El Salvador is holding presidential and legislative elections this Sunday under an emergency regime, which suspends some constitutional guarantees, and in the midst of the controversial nomination of the country’s current president, Nayib Bukele, for a second consecutive term despite the fact that the constitution does not allow consecutive re-election of candidates.

Bukele’s party is expected to obtain the majority of seats in Congress, according to survey measurements, which would continue to be the leading political force in the Central American country.

With the exception regime, a security measure implemented by the Bukele Government since March 2022 to combat gangs, the right to defense of detained persons is suspended, the inviolability of telecommunications is suspended and the term of the administrative detention for a maximum of 15 days.

However, this resolution makes a good part of the Salvadoran population feel “more secure”, who, according to the latest surveys published, will go out to vote “without fear.”

This measure, which has become the main and only action of the Executive against the gangs, has raised the popularity of Bukele, a great favorite to win in these elections with more than 80% support, according to public opinion polls.

And although Bukele’s opponents and some sectors of society have denounced human rights violations, the inhabitants of the populous communities and neighborhoods historically affected by the actions of gangs say they feel safe with this measure.

On Sunday, February 4, 2024, the more than 5.5 million Salvadorans called to vote will elect their next president from a shortlist of six political parties, including Bukele’s ruling Nuevas Ideas (NI), who is seeking re-election. which according to the surveys he would obtain.

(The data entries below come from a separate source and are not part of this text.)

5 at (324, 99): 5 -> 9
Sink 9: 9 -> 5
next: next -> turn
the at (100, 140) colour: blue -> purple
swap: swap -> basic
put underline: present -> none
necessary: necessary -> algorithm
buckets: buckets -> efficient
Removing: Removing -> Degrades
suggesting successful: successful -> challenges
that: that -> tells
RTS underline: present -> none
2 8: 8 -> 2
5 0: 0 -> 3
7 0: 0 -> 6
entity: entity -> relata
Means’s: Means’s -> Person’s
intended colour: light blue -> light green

The ruler, 42 years old and with great popularity, is the first president of the Salvadoran democratic era with the option of seeking immediate re-election and, if he wins, he would be the first to repeat the position despite the fact that the Constitution does not allow it. .

The path to Bukele’s re-election opened in 2021, when the Constitutional Chamber of the Supreme Court, which had been appointed by the ruling majority Congress without following the legal procedure, changed a criterion for interpreting the Constitution.

The judges, accused by the United States of being “loyal” to Bukele’s Executive, pointed out that the prohibition of immediate re-election is for a ruler who has been in power for 10 years.

Until before this change, a president had to finish his 5-year term and wait 10 to seek the Presidency again.

In addition, on February 4, 60 deputies will be voted on for the first time instead of 84, a change that arose after the approval in the Legislative Assembly of a regulation promoted by the Bukele Government.

The presidential election on February 4 will be the seventh since the signing of the Peace Accords in 1992, which represented the end of the civil war that El Salvador has experienced since 1980 and which left 75,000 dead and 8,000 missing.